# looking for free folding adirondack chairs



## Rebelwork (Jan 15, 2012)

Any free layouts like this chair ..thx


----------



## woodnthings (Jan 24, 2009)

*Chair plans?*



Rebelwork said:


> Any free *layouts* like this chair ..thx


Your title is unclear... free chairs? or chair plans?


----------



## Toolman50 (Mar 22, 2015)

Put my name in for some free chairs also!
Jim


----------



## FrankC (Aug 24, 2012)

Double wide plan here, probably adaptable if you can't find any others:

http://www.scout.com/home/build/story/1405227-build-a-folding-adirondack-bench


----------



## ryan50hrl (Jun 30, 2012)

Can I get free shipping for the free chairs too??


----------



## Rebelwork (Jan 15, 2012)

woodnthings said:


> Your title is unclear... free chairs? or chair plans?


Free plans or layout that are printable.


----------



## Rebelwork (Jan 15, 2012)

Toolman50 said:


> Put my name in for some free chairs also!
> Jim


All you want.
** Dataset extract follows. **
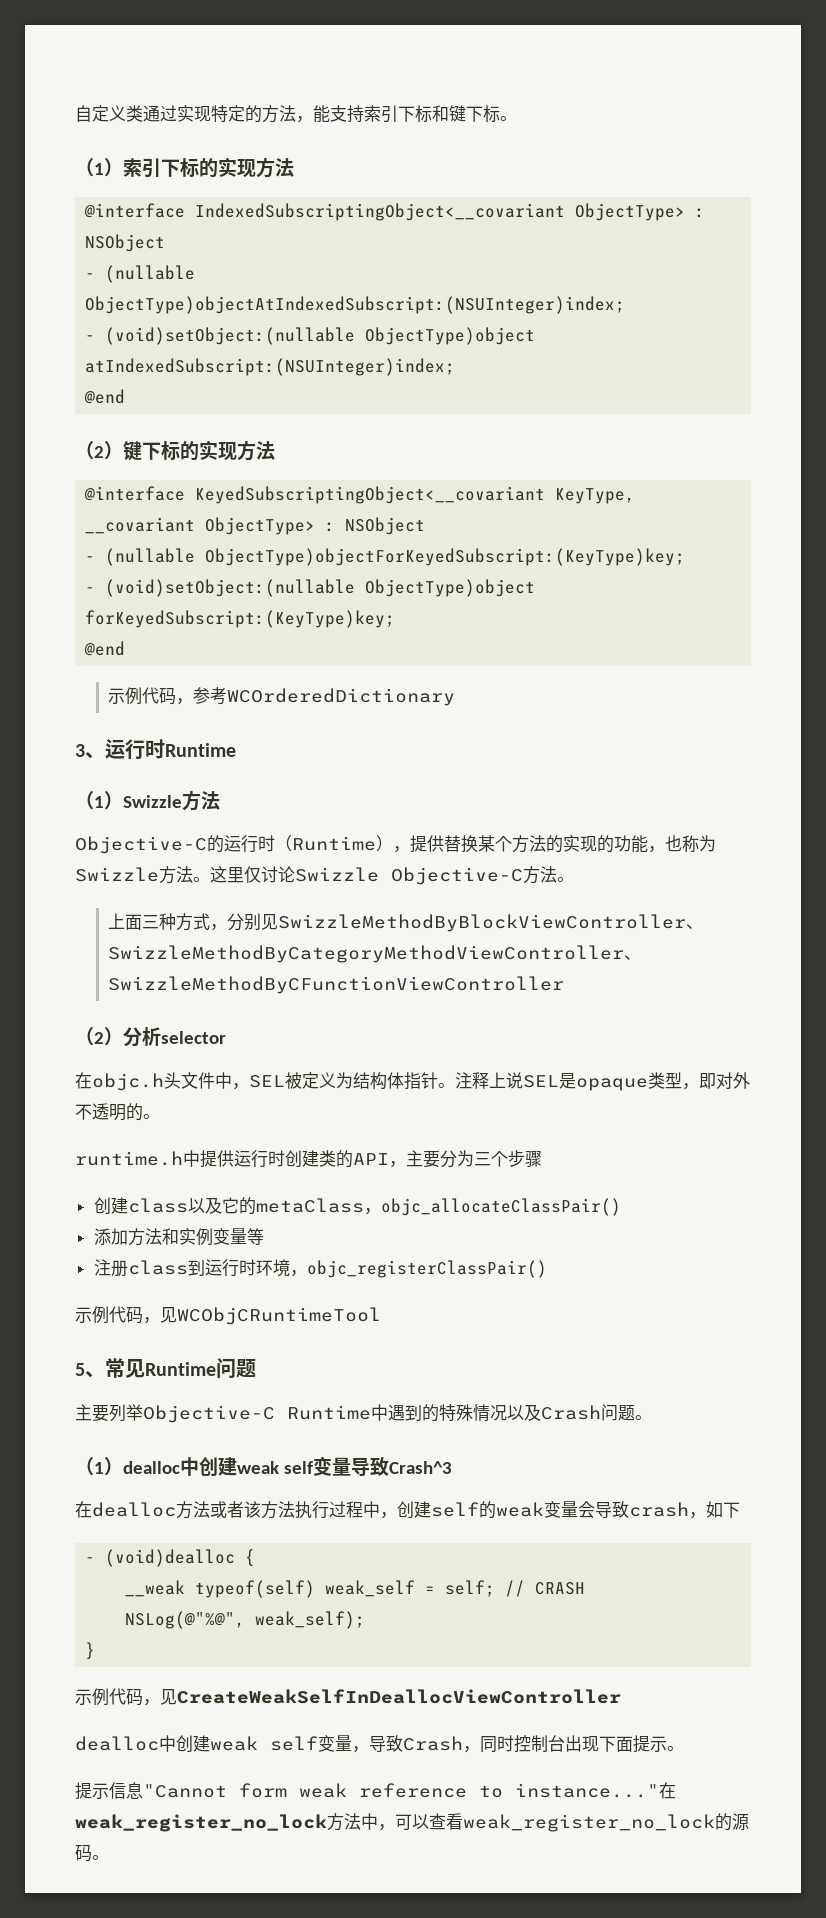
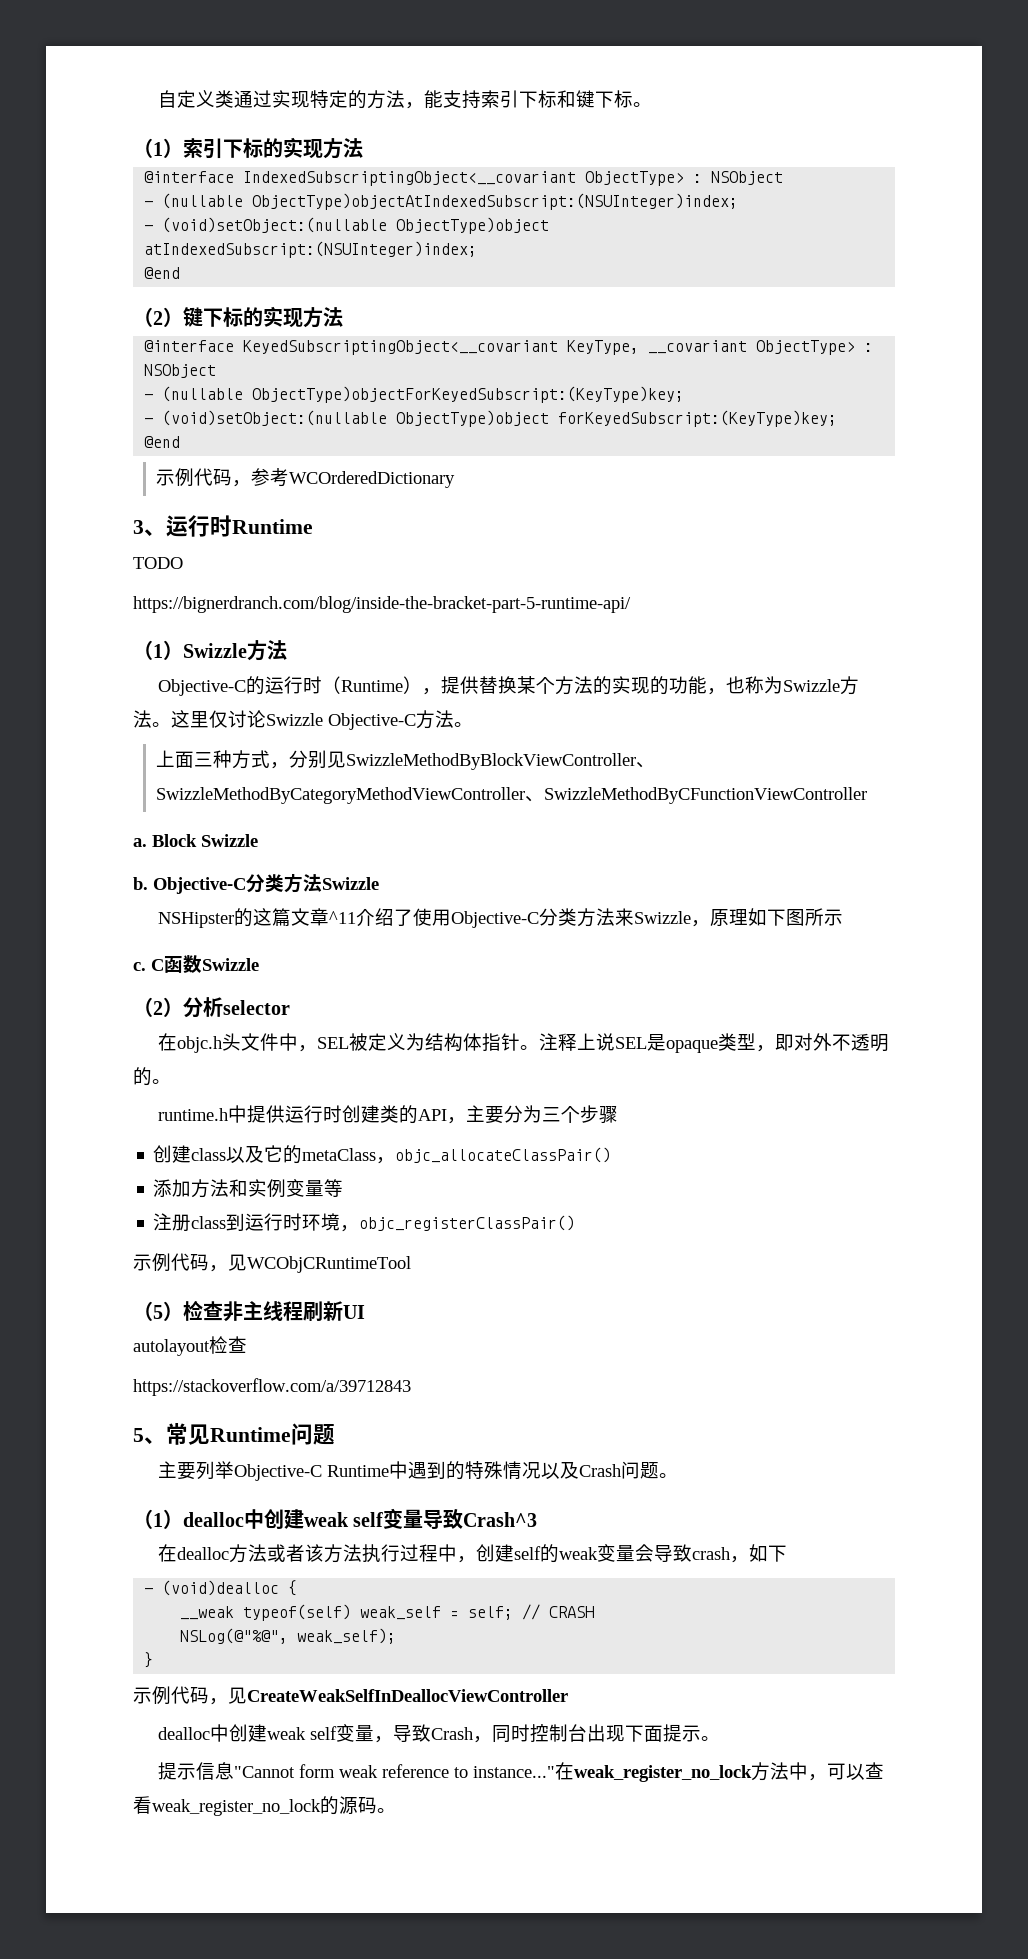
(236, 750) none -> [133,557,183,569] [133,596,631,613] // TODO // https://bignerdranch.com/blog/inside-the-bracket-part-5-runtime-api/
(565, 985) none -> [133,834,258,847] [133,873,379,894] [157,908,843,928] [133,955,259,973] // a. Block Swizzle // b. Objective-C分类方法Swizzle // NSHipster的这篇文章^11介绍了使用Objective-C分类方法来Swizzle，原理如下图所示 // c. C函数Swizzle
(381, 1316) none -> [133,1300,365,1322] [133,1336,247,1356] [133,1378,411,1396] // （5）检查非主线程刷新UI // autolayout检查 // https://stackoverflow.com/a/39712843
Shipping $299 each.:yes:


----------



## Rebelwork (Jan 15, 2012)

FrankC said:


> Double wide plan here, probably adaptable if you can't find any others:
> 
> http://www.scout.com/home/build/story/1405227-build-a-folding-adirondack-bench


Thx for the link. Looking them over. Didn't realize they were that hard to find:blink:


----------



## JSmithKC (Jun 21, 2015)

*Something like this?*

http://www.google.com/url?sa=t&rct=j&q=multigrip_adirondackchair+pdf&source=web&cd=1&cad=rja&uact=8&ved=0CB8QFjAA&url=http%3A%2F%2Fcontent.wiltontool.com%2Fcoolstuff%2Fmultigrip_adirondackplan.pdf&ei=ZMyGVbmtPIjm-QGSm4HIDw&usg=AFQjCNGd14K6KtfSBwuznaJDPaV9I44PgA&sig2=eXrLBnNLnVJBDDep2jf_9g


----------



## Al B Thayer (Dec 10, 2011)

I have a folding adirondack chair plan but it looks more like the traditional version. Haven't made any in 20 years but I getting ready to. They're getting popular again. I love setting in those chairs.

Nice plan.

Al


----------



## Rebelwork (Jan 15, 2012)

Here's a better picture of the folding chairs. Took a picture of a gliding chair at the reunion Saturday. I may end up borrowing the chair to get the pattern but still would like the folding chair. 

Looking for...
Titanic chair plan
Adirondack chair plan 
Gliding adirondack chair plan

Deck will be done this year and want to make some nice chairs for it..:yes::yes:


----------



## JSmithKC (Jun 21, 2015)

*Wait just a minute.....*

Rebel, does this look familiar? I have a feeling we know each other...:bangin:


----------



## Nom Deplume (May 8, 2015)

Lee Valley has a nice plan for $14.50
I just got these. Full size templates that I glued to some hardboard to make some working templates.

I have most of the pieces cut. I just need to cut the slats and put together.










http://www.leevalley.com/US/Wood/page.aspx?p=44835&cat=1,46158,42665&ap=1


----------